**Extracted entries:**
-=-=-
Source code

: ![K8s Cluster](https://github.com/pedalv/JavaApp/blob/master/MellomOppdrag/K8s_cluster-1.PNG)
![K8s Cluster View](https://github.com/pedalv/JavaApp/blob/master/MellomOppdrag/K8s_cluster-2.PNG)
-=-=-
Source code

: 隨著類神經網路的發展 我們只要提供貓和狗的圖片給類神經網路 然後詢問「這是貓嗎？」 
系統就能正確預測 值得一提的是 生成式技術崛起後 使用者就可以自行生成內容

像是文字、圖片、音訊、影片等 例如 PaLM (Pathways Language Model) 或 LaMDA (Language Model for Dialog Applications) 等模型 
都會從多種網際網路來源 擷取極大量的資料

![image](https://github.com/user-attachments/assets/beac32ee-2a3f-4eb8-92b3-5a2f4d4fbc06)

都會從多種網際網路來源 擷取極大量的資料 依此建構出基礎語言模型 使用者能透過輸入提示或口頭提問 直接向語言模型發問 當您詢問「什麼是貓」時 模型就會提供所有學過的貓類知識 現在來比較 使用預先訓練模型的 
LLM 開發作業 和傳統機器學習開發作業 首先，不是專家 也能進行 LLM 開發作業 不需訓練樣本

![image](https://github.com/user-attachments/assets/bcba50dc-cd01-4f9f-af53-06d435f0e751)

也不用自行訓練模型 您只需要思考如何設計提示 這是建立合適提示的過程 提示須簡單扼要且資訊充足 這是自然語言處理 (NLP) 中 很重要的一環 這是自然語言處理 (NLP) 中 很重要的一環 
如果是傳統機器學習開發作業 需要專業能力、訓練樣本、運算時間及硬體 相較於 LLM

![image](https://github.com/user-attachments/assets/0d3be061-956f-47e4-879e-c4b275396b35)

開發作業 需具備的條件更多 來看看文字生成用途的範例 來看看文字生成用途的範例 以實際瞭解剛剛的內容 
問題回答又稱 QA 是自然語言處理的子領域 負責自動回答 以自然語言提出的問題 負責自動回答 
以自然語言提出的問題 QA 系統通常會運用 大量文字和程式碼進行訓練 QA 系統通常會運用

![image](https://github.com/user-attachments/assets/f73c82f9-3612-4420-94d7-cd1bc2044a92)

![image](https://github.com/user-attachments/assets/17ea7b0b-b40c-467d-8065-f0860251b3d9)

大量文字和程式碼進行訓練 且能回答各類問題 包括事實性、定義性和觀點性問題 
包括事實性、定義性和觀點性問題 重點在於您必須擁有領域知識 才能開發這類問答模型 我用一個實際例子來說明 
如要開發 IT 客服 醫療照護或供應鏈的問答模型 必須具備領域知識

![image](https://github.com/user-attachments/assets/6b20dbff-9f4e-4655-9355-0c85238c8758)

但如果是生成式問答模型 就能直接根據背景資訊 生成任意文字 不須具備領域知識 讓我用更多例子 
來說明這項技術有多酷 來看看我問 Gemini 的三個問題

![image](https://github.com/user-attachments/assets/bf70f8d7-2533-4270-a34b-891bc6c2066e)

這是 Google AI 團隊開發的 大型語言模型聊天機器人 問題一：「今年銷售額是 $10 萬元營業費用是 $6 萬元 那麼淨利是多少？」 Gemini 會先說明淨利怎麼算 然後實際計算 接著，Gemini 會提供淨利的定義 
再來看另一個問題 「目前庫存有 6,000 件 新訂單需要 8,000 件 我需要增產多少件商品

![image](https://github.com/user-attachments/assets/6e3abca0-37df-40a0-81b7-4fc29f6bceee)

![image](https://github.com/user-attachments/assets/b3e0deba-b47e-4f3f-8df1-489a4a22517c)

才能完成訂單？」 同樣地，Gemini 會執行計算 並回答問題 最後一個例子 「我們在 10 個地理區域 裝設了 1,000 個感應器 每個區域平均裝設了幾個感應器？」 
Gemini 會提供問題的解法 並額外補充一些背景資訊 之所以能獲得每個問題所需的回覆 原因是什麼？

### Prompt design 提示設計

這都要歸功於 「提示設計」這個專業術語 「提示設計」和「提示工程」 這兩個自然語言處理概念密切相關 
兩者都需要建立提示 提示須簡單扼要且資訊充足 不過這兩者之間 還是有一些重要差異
-=-=-
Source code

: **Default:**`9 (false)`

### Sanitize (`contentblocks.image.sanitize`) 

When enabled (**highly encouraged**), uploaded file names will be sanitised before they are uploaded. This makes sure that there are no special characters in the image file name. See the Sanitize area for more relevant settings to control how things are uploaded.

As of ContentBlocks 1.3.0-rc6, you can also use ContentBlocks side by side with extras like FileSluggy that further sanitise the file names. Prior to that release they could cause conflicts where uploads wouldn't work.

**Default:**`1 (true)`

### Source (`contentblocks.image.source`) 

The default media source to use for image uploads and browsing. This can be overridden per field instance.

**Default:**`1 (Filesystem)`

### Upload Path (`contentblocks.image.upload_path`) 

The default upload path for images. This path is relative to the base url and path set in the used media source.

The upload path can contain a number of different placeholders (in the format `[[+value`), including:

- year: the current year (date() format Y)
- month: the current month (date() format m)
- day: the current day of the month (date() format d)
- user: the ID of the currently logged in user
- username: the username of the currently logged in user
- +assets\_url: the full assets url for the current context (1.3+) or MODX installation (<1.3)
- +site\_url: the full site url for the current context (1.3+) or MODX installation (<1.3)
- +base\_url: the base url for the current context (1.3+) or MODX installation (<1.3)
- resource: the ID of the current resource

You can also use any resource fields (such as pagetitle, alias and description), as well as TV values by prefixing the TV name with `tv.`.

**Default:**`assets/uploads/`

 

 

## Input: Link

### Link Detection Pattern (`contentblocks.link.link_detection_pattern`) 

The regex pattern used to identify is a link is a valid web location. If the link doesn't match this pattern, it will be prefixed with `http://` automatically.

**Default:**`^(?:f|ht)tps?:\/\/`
-=-=-
**Instruction:** Can you update the material from the line containing "As of ContentBlocks" through the line containing "You can also use any" by replacing "media source" with "file source" and keeping everything else the same?

**Result below:**
As of ContentBlocks 1.3.0-rc6, you can also use ContentBlocks side by side with extras like FileSluggy that further sanitise the file names. Prior to that release they could cause conflicts where uploads wouldn't work.

**Default:**`1 (true)`

### Source (`contentblocks.image.source`) 

The default file source to use for image uploads and browsing. This can be overridden per field instance.

**Default:**`1 (Filesystem)`

### Upload Path (`contentblocks.image.upload_path`) 

The default upload path for images. This path is relative to the base url and path set in the used file source.

The upload path can contain a number of different placeholders (in the format `[[+value`), including:

- year: the current year (date() format Y)
- month: the current month (date() format m)
- day: the current day of the month (date() format d)
- user: the ID of the currently logged in user
- username: the username of the currently logged in user
- +assets\_url: the full assets url for the current context (1.3+) or MODX installation (<1.3)
- +site\_url: the full site url for the current context (1.3+) or MODX installation (<1.3)
- +base\_url: the base url for the current context (1.3+) or MODX installation (<1.3)
- resource: the ID of the current resource

You can also use any resource fields (such as pagetitle, alias and description), as well as TV values by prefixing the TV name with `tv.`.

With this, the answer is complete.